An Imagined Archive – SAPIENS


In encountering this history so viscerally, I was repelled by the language of objectivity and the callousness of facts.

What would the past look like without “fact,” I thought, without “objectivity”?

Alternatively, poetry became a language of possibility, of recovery, of an attempt to hold what should not be held.

As I continued to encounter ethnographic collections with heritage and ancestral human remains from my home country, I became convinced that to engage this history, I could not use the language of dimensions, inventory, specifications, and fact. I turned to poet Audre Lorde’s timeless epitaph: “The master’s tools will never dismantle the master’s house.”

I also turned to other Black feminist theorists who dared dream beyond a world of “reason” and “rationality,” such as Saidiya Hartman, Dionne Brand, Katherine McKittrick, Octavia Butler, Grace Nichols, Una Marson, and Toni Cade Bambara. I wrote accompanied by these Black women who refused to be resigned to the margins, who refused the imprisonment of defeatist narratives.

I set out to merge the findings of my historical practice with the elusive language of poetry. The archive became the construction site, the playing field where I would attempt to tune into the frequency of marginalized voices—not to give them a voice but to find a way to hear them better.

CONSTRUCTING AN ALTERNATIVE ARCHIVE

In my experiences in museum storage rooms, laboratories, and university collections, I could never find stories of people who looked like me. The archive was a burial site. I mourned the death of stories, lamented over the empty page, and plotted how to go against my historical training.

In trying my own hand at an archive, I use imagination to make up the walls, speculation to put in the flooring, and poetry to fill in the bare shelves.

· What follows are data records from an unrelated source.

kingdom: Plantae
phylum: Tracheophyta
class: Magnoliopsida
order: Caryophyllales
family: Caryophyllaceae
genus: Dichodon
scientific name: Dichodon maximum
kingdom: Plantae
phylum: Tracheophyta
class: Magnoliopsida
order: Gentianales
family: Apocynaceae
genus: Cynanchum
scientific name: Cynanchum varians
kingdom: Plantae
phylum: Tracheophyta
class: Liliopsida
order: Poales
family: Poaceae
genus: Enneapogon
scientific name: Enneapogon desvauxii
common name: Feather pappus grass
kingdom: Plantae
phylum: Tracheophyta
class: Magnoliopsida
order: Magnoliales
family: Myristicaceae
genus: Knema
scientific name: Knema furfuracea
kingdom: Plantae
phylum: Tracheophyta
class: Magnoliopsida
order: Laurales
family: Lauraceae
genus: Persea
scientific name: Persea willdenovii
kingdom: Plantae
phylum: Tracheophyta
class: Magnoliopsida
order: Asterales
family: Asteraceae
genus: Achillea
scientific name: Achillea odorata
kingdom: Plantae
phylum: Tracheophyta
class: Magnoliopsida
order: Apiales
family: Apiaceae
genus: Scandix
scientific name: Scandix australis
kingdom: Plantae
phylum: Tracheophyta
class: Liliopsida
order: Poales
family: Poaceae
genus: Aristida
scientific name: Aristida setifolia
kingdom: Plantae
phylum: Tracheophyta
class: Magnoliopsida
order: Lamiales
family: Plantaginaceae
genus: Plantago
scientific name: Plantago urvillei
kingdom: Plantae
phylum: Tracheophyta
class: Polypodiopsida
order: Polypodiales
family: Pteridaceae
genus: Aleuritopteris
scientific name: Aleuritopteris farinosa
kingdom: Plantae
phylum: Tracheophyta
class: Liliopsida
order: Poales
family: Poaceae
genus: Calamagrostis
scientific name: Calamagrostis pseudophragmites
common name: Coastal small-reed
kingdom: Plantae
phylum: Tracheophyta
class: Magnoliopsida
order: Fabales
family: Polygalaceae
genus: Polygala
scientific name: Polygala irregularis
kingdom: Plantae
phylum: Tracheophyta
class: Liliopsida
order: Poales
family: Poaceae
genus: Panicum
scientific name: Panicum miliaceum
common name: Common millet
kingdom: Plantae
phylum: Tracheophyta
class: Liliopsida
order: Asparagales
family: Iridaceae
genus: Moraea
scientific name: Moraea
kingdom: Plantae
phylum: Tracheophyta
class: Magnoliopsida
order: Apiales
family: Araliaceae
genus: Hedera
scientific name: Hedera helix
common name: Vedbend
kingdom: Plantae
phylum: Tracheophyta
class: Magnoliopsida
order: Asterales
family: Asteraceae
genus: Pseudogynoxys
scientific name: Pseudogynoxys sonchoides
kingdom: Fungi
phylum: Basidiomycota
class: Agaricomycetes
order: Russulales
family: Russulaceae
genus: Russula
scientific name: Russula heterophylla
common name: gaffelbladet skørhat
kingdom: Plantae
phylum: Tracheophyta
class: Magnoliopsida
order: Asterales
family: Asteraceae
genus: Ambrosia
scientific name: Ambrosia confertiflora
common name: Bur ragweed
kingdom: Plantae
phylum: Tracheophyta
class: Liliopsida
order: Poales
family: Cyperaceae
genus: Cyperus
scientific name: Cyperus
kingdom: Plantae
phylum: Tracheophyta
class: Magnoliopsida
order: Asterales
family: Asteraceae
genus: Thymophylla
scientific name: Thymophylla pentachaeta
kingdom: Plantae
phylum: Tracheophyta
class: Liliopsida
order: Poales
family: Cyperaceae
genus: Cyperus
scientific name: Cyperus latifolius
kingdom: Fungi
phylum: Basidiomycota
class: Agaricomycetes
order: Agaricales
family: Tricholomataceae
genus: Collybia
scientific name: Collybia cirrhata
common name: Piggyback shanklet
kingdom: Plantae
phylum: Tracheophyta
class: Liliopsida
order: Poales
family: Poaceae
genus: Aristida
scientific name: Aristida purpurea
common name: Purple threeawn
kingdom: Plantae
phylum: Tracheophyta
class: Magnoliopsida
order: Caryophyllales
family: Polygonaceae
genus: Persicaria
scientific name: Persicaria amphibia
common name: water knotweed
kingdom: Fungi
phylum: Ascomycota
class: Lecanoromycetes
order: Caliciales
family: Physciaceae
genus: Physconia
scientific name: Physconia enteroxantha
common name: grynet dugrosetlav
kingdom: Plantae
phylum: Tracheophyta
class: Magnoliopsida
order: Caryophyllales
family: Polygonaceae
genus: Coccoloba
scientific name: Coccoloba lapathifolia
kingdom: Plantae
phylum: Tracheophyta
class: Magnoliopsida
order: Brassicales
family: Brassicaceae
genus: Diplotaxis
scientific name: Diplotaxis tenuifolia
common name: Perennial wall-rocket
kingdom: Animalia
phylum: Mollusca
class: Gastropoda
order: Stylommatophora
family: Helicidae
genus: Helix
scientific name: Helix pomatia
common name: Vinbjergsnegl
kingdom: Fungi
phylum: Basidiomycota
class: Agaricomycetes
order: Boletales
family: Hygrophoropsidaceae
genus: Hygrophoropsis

Take, for example, the poem “An Imagined Monograph for Nongqawuse.” I first learned of Nongqawuse’s account in a history course on South Africa. The story of a 19th-century Xhosa prophetess who led a pivotal cattle-killing campaign amid British colonial resistance campaigns struck me. Her story is well known but shrouded in mystery, judgment, and shame. Poetry allowed me to imagine her passing through the “hall of history,” the way she “enters the archive / under the weight of shame, / soaked, she shuffles in with / endless rivulets of blood / embedded in her small palms.” Through poetry, I could imagine her human condition along with her categorization in history. In this iteration, she became more than a disgraced historical figure.

In “Coastal Eden,” I interrogate Creationist narratives and the blame often assigned to “First Women.” I imagined Eve’s internal thoughts amid this blame, how she may have resided in the garden, “in tears, / wanting to know why her / and not the tree.” Poetry gives these historical women voices, as well as counterarguments to the accusations hurled against them.

Not all my experiments have distinct historical figures. In some, I listen for and try to sense unknown women. “The Visit” and “Nameless Woman” both use the conceit of a blurred, shapeless figure to try to capture the experience of working in archives and museums. In “The Visit,” I imagine how this figure “sits in the corner, / outlined faintly by the soft glare of the moon. / she does not wear clothes, no nightrobe, no plush slippers. / there is no spine to turn, no torso to twist, only the / sobbing.” Similarly, in “Nameless Woman,” the unknown speaker uses direct address to describe how her “body has folded into itself / sprouted brown mold, like rotting fruit / dropped almond, fermented sugarcane.” The poetic voices of uncertainty show what researchers, descendants, activists, practitioners, and mourners face when looking for African women in historical records.